Elle porte le poids du monde sur ses épaules. Quatre semaines qu'elle m'évite, qu'elle se cantonne à une relation neutre, loin de cette journée qui nous a rapprochés puis éloignés si vite, suite à l'irruption de Carla. Elle a maigri, c'est flagrant sur son visage émacié. Mais, cela ne diminue en rien ce que je ressens pour elle. Je veux la rassurer, lui dire que même vêtue de la tenue la plus banale, même ayant perdu de ses formes, elle reste sublime et attirante à mes yeux. Elle balaye la pièce du regard, perdue dans l'embarras. La confusion se lit sur son visage.

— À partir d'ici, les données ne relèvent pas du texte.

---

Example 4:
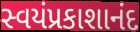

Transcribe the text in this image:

સ્વયંપ્રકાશાનંદ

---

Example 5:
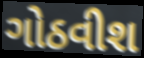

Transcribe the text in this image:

ગોઠવીશ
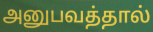
அனுபவத்தால்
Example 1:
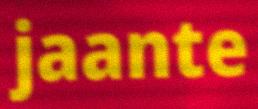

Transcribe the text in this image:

jaante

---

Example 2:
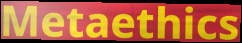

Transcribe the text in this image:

Metaethics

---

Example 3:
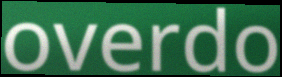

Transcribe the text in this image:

overdo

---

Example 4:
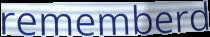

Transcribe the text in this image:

rememberd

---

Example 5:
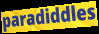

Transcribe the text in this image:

paradiddles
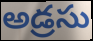
అడ్రసు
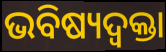
ଭବିଷ୍ୟଦ୍ବକ୍ତା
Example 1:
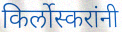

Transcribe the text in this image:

किर्लोस्करांनी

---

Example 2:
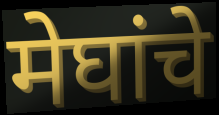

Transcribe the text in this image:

मेघांचे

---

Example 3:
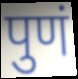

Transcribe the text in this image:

पुणं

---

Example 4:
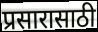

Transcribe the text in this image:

प्रसारासाठी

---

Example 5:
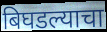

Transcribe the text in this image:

बिघडल्याचा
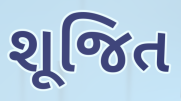
શૂજિત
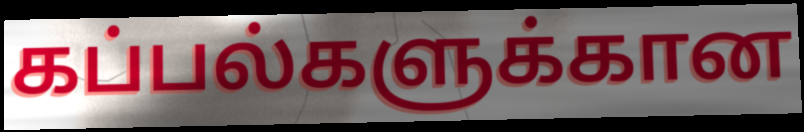
கப்பல்களுக்கான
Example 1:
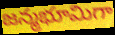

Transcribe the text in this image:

జన్మభూమిగా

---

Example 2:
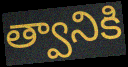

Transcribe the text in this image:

త్వానికి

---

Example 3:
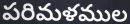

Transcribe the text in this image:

పరిమళముల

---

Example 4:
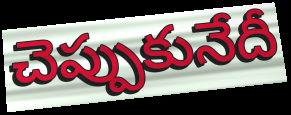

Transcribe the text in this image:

చెప్పుకునేదీ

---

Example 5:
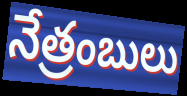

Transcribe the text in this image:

నేత్రంబులు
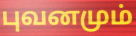
புவனமும்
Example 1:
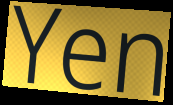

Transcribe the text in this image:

Yen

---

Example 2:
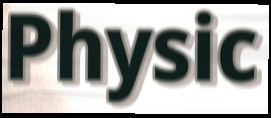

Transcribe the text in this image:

Physic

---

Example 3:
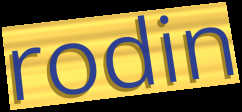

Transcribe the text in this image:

rodin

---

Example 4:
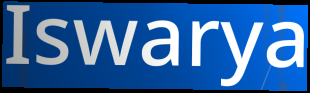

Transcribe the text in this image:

Iswarya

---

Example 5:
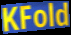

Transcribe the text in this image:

KFold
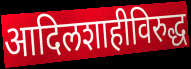
आदिलशाहीविरुद्ध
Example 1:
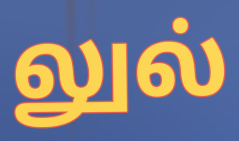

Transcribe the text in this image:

லுல்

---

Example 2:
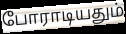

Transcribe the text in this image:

போராடியதும்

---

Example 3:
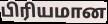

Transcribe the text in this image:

பிரியமான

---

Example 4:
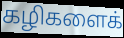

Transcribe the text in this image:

கழிகளைக்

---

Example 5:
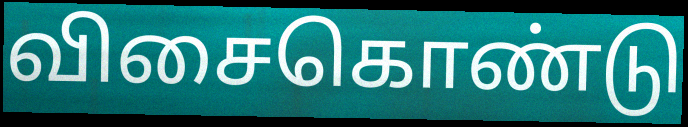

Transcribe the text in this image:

விசைகொண்டு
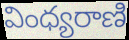
వింధ్యరాణి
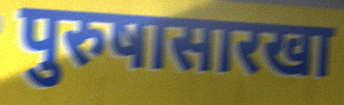
पुरुषासारखा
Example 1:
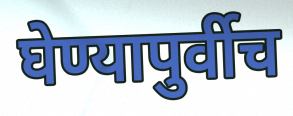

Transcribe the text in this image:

घेण्यापुर्वीच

─ Est-ce que ma réponse te satisfait ? demande-t-elle avec espoir.
─ Pas tout à fait, Giusi, je la corrige sans ambages.
─ ... Je ne peux rien te dire de plus.
─ T'inquiètes-tu à l'idée que je puisse te trouver moins attirante dans ta tenue d'aujourd'hui, ou refuses-tu de sortir parce que tu crains de ne pas être à la hauteur aux yeux du monde ?
─ N'est-ce pas la même chose ? se questionne-t-elle.
─ Non, pas exactement. La première éventualité serait que tu veux me plaire, la seconde que tu veux être présentable aux yeux des gens.
Elle s'éclipse vers la buanderie, ses gestes trahissant une colère contenue. Elle saisit la manne à linge avec une énergie frénétique et la ramène dans le salon, en extrayant une de mes chemises qu'elle jette sur la planche à repasser avec une vigueur qui en dit long sur son état d'esprit.
─ Mon intention était simplement de te faire plaisir, je confesse alors qu'elle revient.
─ Et à chaque fois, je finis par te décevoir.
─ Je voulais le faire parce que tu le mérites... peu importe ce que tu portes.
─ Alors, j'avais raison, je suis aussi peu soignée que je le craignais ? s'offusque-t-elle, un regard incertain se posant sur moi.
─ Non, ce n'est pas ce que je voulais dire...
Ma tentative de clarification se solde par une frustration encore plus manifeste. Je m'assois sur l'accoudoir du canapé, cherchant comment renverser la situation.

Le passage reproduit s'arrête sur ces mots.